=== Data records ===

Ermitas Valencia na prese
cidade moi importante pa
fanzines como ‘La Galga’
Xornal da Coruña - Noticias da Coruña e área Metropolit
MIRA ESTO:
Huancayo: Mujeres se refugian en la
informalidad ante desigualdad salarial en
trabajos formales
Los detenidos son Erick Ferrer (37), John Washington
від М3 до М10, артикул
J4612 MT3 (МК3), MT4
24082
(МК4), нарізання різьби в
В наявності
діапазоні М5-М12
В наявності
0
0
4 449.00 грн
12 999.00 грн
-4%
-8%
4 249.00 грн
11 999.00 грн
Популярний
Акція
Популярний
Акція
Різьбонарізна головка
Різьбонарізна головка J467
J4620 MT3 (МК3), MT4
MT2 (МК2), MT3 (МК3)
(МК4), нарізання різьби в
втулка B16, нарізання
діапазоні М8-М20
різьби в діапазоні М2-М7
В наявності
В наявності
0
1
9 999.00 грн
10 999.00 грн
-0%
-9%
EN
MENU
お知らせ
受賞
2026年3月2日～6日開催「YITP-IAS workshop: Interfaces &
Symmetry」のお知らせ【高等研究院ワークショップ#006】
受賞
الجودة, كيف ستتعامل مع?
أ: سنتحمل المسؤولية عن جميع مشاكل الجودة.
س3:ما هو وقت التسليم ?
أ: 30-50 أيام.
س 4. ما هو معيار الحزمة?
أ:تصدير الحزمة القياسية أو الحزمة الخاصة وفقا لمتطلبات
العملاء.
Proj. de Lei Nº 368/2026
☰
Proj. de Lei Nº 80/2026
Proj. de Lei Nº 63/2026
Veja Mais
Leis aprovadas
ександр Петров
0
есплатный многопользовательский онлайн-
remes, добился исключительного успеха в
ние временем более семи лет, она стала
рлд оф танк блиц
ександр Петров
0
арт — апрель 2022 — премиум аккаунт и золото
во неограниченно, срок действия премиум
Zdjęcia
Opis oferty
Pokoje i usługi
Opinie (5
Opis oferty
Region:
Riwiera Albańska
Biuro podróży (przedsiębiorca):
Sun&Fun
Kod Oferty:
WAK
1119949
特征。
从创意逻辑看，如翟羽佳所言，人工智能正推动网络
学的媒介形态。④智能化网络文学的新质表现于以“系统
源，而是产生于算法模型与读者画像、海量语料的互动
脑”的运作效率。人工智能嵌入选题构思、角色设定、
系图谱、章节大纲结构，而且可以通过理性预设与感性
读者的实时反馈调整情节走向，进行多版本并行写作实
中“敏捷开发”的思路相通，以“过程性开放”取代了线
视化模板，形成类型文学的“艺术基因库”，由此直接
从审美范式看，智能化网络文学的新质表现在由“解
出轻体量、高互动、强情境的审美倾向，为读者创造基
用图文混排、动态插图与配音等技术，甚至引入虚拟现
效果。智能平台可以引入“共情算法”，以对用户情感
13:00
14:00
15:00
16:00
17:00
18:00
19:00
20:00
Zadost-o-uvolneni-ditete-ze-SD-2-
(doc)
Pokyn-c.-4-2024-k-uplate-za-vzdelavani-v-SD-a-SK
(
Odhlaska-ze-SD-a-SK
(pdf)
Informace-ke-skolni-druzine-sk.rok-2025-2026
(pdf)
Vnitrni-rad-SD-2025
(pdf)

===

Exercise directions:
Reproduce the items above verbatim, starting at their very first line and ending at the line that contains "2026年3月2日～6日開催「YITP-IAS workshop: Interfaces", with both of those lines included.

Task answer:
Ermitas Valencia na prese
cidade moi importante pa
fanzines como ‘La Galga’
Xornal da Coruña - Noticias da Coruña e área Metropolit
MIRA ESTO:
Huancayo: Mujeres se refugian en la
informalidad ante desigualdad salarial en
trabajos formales
Los detenidos son Erick Ferrer (37), John Washington
від М3 до М10, артикул
J4612 MT3 (МК3), MT4
24082
(МК4), нарізання різьби в
В наявності
діапазоні М5-М12
В наявності
0
0
4 449.00 грн
12 999.00 грн
-4%
-8%
4 249.00 грн
11 999.00 грн
Популярний
Акція
Популярний
Акція
Різьбонарізна головка
Різьбонарізна головка J467
J4620 MT3 (МК3), MT4
MT2 (МК2), MT3 (МК3)
(МК4), нарізання різьби в
втулка B16, нарізання
діапазоні М8-М20
різьби в діапазоні М2-М7
В наявності
В наявності
0
1
9 999.00 грн
10 999.00 грн
-0%
-9%
EN
MENU
お知らせ
受賞
2026年3月2日～6日開催「YITP-IAS workshop: Interfaces &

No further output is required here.